§ Instructions
a: In the comment thread about John Moore's border photographs, what does the polar bear shown "helplessly trapped" on floating ice do after the photo is taken?
b: Pick up the comment thread about John Moore's border photographs after its final sentence and continue it.

§ Reading passage
Better yet, perhaps Fstoppers would be best served if it avoided the presidential political theater that often thrives on raw emotion before the facts and logic catch up. Seems to me that there are plenty of politically charged stories about the Party of the Mirrors vs. the Party of the Mirrorless fueled by lobbyists from Canon, Nikon, and Sony that only Fstoppers can truly explore.

[Edited some horrendous spelling errors…where are those squiggly red underscores when you need them?]

Garth, Hopefully Fstoppers will continue to publish stories like this one so more people, and possibly you, can learn about the purpose and benefits of photojournalism. John Moore's work tells the story of asylum seekers and U.S. border agents at the Southwest border. Moore and Getty Images did not seek to anger anyone. It's called reporting. People who support Mr. Trump, John Kelly, Stephen Miller, Kirstjen Nielsen and Jeff Sessions may actually celebrate John Moore's moving images and cheer for more.
It has not been reported that the mother and toddler were separated but that is a safe assumption. Did you see the pictures of the toddlers shoe laces being removed, the mother in handcuffs, the pictures of children contained by fencing in buildings away from their parents ?

You want CNN to show empathy to the President and his administration ?
That's not the network's role. I bet you can easily access Fox News and Sinclair Broadcasting outlets daily if that is what you seek.

So much of what we know about the world and the human condition we've learned from photojournalism.

And how much of that photojournalism involved photos that were fraudulently exploited for a cause?

All too often, it’s all about the production and the packaging of the photo – not the facts. Mike Rowe from Dirty Jobs and Deadliest Catch has pointed out that stories are told from the production of the images. Producers have a story that they want to tell and package the images to tell it. But, this packaging may not be a true representation of the facts surrounding the images. If they wanted Deadliest Catch to be a comedy, they could have done so.

There’s a famous photo of a polar bear “helplessly trapped” on floating ice that became the poster bear for global warming. The fact that it swam to the mainland after the photo was taken tells a different story about being trapped.

CNN wants you to assume that this child was separated from its mother without cause and used this photo to stir the perception that all children are separated without cause. (There are cases where the familial relationship between child and accompanying adult is in question and separation is warranted for the safety of the child.) I want CNN and other “news” organizations to show empathy for the truth, regardless who is in office. There are numerous photos of children “caged” at the border under the previous administration. Were these photos given the same attention by CNN – or Fstoppers?

§ Data section
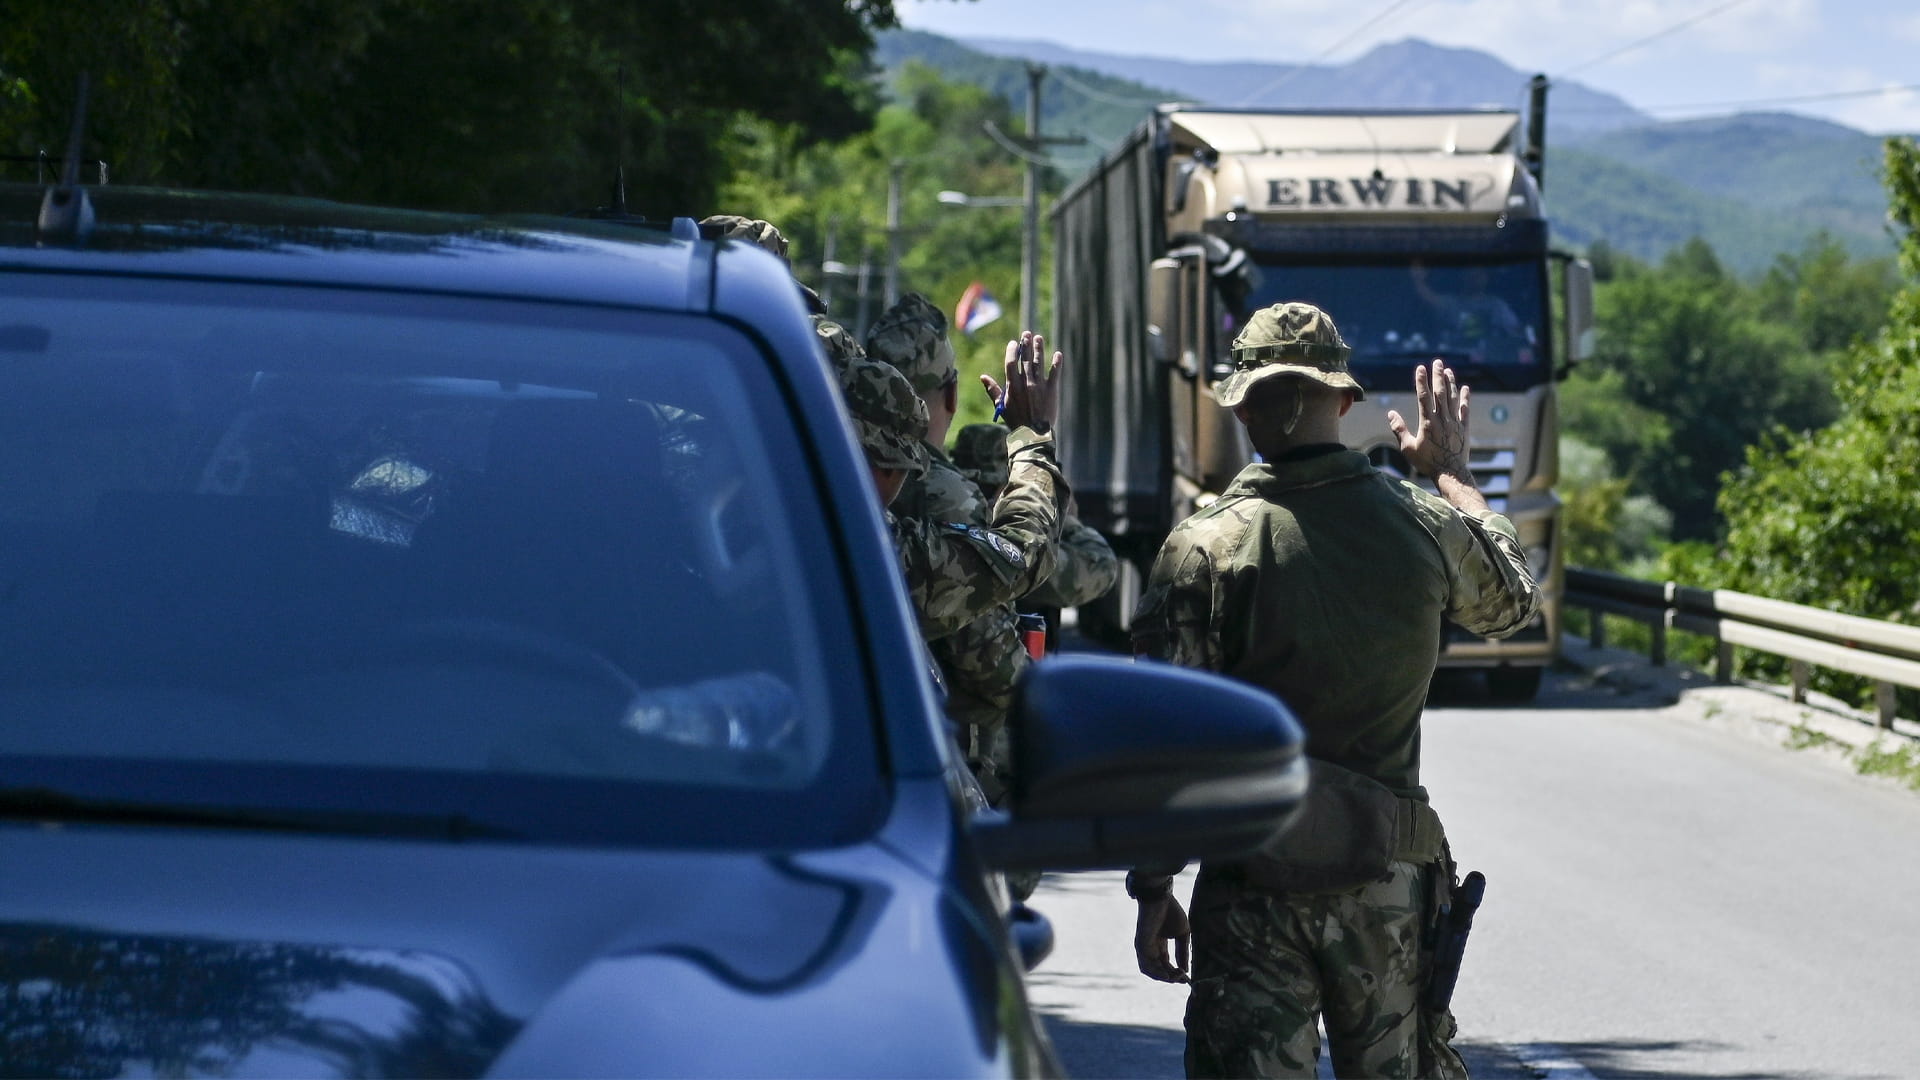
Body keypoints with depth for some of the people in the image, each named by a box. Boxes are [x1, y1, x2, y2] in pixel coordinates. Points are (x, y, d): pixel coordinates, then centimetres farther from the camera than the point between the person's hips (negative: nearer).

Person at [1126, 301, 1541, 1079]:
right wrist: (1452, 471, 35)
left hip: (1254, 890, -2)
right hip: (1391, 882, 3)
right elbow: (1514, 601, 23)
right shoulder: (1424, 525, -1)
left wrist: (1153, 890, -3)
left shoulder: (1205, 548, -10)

---

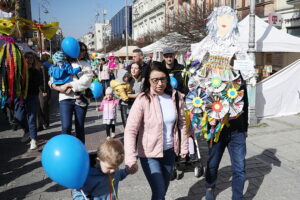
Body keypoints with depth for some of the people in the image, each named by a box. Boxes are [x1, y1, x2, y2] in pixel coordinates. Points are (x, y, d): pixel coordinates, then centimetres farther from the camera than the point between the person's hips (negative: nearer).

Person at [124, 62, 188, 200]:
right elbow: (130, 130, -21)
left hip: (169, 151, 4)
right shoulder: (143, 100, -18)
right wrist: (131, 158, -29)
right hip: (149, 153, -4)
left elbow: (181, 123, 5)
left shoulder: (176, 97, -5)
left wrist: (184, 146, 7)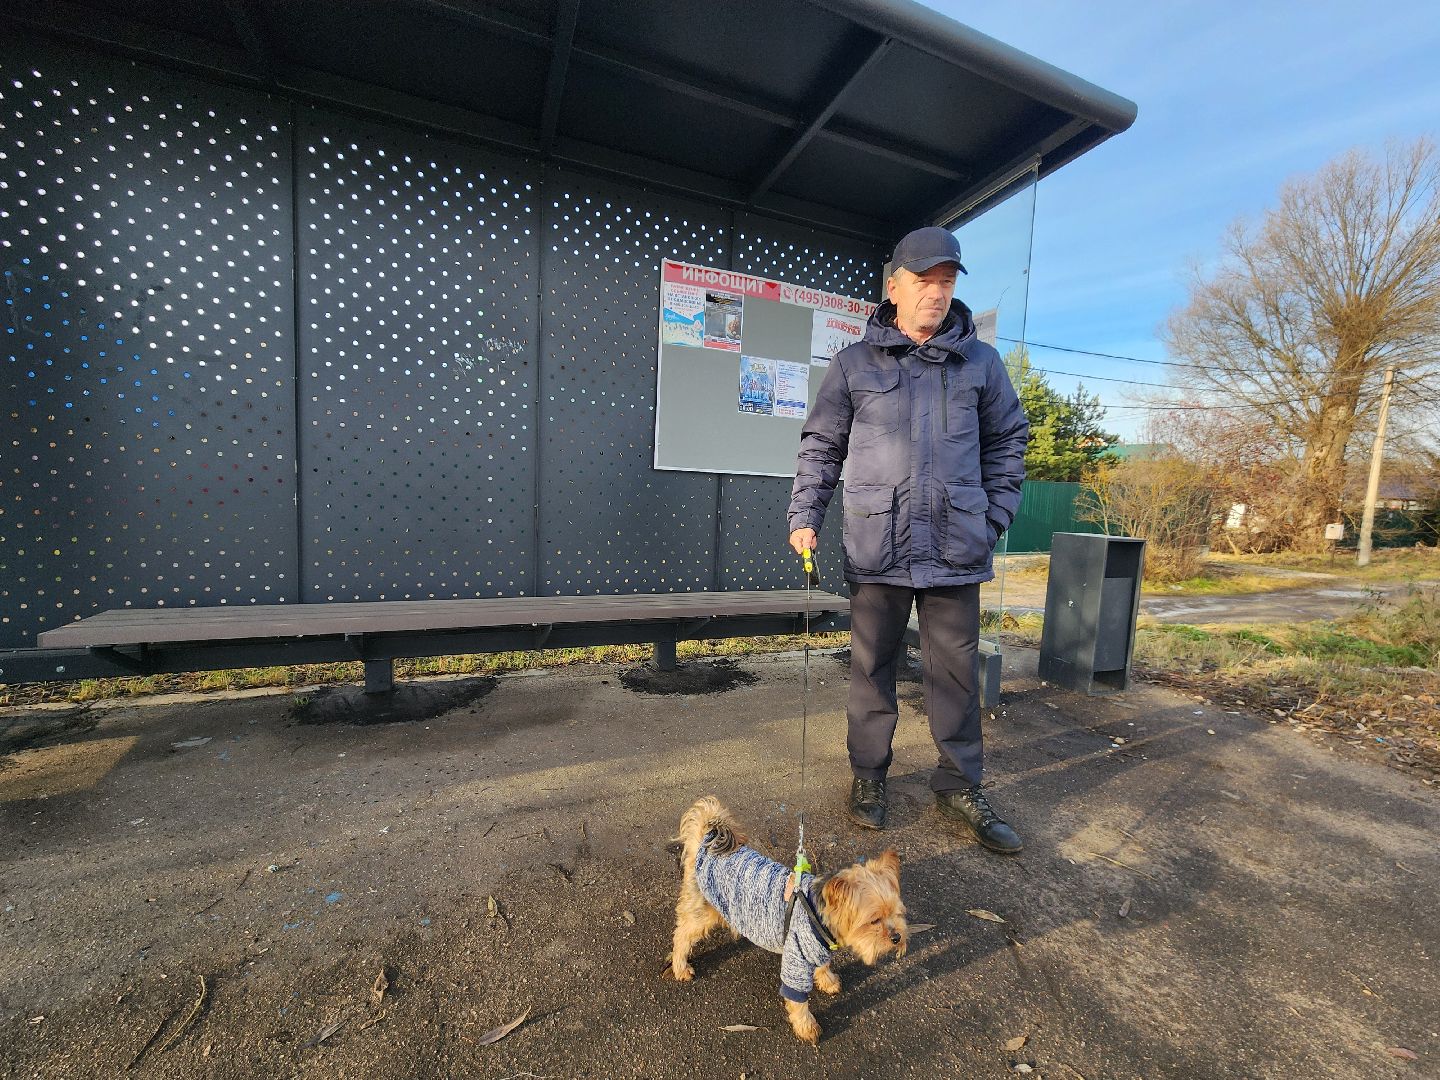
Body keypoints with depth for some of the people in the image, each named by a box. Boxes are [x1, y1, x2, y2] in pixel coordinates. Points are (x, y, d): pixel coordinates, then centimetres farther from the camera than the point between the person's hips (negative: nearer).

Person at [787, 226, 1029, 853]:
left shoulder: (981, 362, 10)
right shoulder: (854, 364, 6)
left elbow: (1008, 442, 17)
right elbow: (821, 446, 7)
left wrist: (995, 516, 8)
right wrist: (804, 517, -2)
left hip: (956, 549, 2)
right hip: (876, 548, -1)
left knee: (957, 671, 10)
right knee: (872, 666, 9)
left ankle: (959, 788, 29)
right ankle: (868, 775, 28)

--

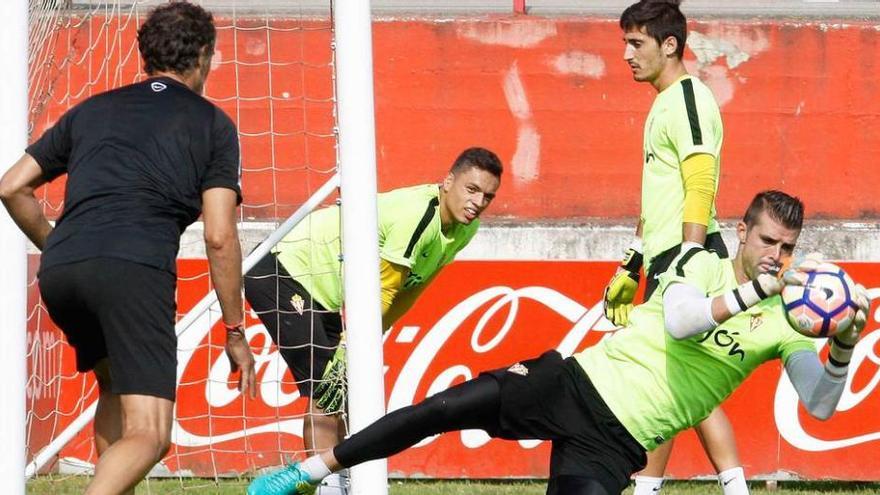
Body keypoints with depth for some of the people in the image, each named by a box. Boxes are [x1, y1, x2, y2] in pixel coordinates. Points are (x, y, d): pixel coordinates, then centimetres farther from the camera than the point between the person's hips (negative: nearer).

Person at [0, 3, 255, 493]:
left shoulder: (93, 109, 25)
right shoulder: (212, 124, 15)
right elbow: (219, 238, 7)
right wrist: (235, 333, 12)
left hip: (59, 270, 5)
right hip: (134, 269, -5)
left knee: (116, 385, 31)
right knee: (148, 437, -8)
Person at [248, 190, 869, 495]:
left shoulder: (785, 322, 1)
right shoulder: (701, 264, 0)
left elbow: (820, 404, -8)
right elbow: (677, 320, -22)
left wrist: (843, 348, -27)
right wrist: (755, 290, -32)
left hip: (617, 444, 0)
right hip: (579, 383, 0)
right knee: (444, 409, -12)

§ Answers for each item
a: It swims to the mainland.

b:
We can dive into the power of photos and the ethics of exploiting them when the facts are in question. It’s the spiral into debating political issues themselves that I seek to avoid in this forum. Don’t get me wrong. I’m not adverse to political discourse and the discovery of truth from fiction. But, I don’t think this is the forum for political discourse.

You bring up an excellent point, that being the purpose and benefits of photojournalism. That would have been a much better POV to address this photo. You being a photojournalist, how do you approach an assignment? Do you take photos to support a pre-written story or to support the story you find on the ground?

I spent several days digging into this and found more facts than I thought possible. Truths that have yet to be reported. With that said, the truth as usual has gotten left far behind. I learned years ago not to jump when the press and politicians get into these arguments and misleading statements.
Yes, this law has been on the books thru several Presidents. The detention centers were built and first used under the Obama Administration due to the mass of people coming over the border. Many of the children were not with their family but were being used to allow an immigrant to gain access using a false pretense (not a very good way to start a new life off.....with a LIE to Border Patrol...my opinion).
Yes the numbers have increased substantially due to the loop holes immigrants found in the law and they have learned if a mass push happens at the border they can usually get in. And finally the overwhelming majority of these occurrences are happening not at border crossings but, over fences and onto private property making their entry illegal and allowing for WHOEVER (both bad people and good people) to get in.
If the politicians would set down and discuss this a solution could be found quickly, INSTEAD OF POLITICAL WRANGLING FOR AN ADVANTAGE AND MORE FACE TIME ON THE NEWS. And if their were more truth reported, it would help all of us better understand what is, and how come, this is going on.

The problem with photojournalism is that it assumes truth. Well, there was a picture of some kids in black metal cages. The image was attributed to ICE in 2018. However, somebody did some "research" and said that this was a fib. The images were really taken in 2015.

But then, it turns out that both were lies. The picture was, indeed, from 2018, but it was taken at an immigration protest in Dallas, TX. The kids in cages were props for the demonstration. Photojournalism has become another mechanism in today's media malpractice industry. Doesn't say much for the profession.

Studio 403
Being doing some research on this kind of photojournalism. From what I have discovering, some parents are giving their children to smugglers to get them in to the USA. I call myself a brilliant skeptic about news today regardless of the source. In my view CNN is the least trusted. Further research shows under the Bush and Obama administration these occurred many times with no fanfare from news outlets. And it the mid elections season, so motivation should be questioned.

What is heartbreaking, to see a young child exploited for emotional, political, and economic gain. “Just saying” as we southerners say”. Americans are the most generous nation today. We all value and want the underdog to win. No one wants to see injustice. Nor do I.

I am not hear to blame Getty or the photographer for this photo. I hope we all know anyone can find a child crying and shoot it. Go to a mall, playground. I had two grandchildren. My grandkids know how to game me to get “stuff” They are good cons in a good way and is funny to watch them work their “magic” on a soft hearted old man. All they have to do, is look at me with those eyes, I just pull out my wallet and give it to them.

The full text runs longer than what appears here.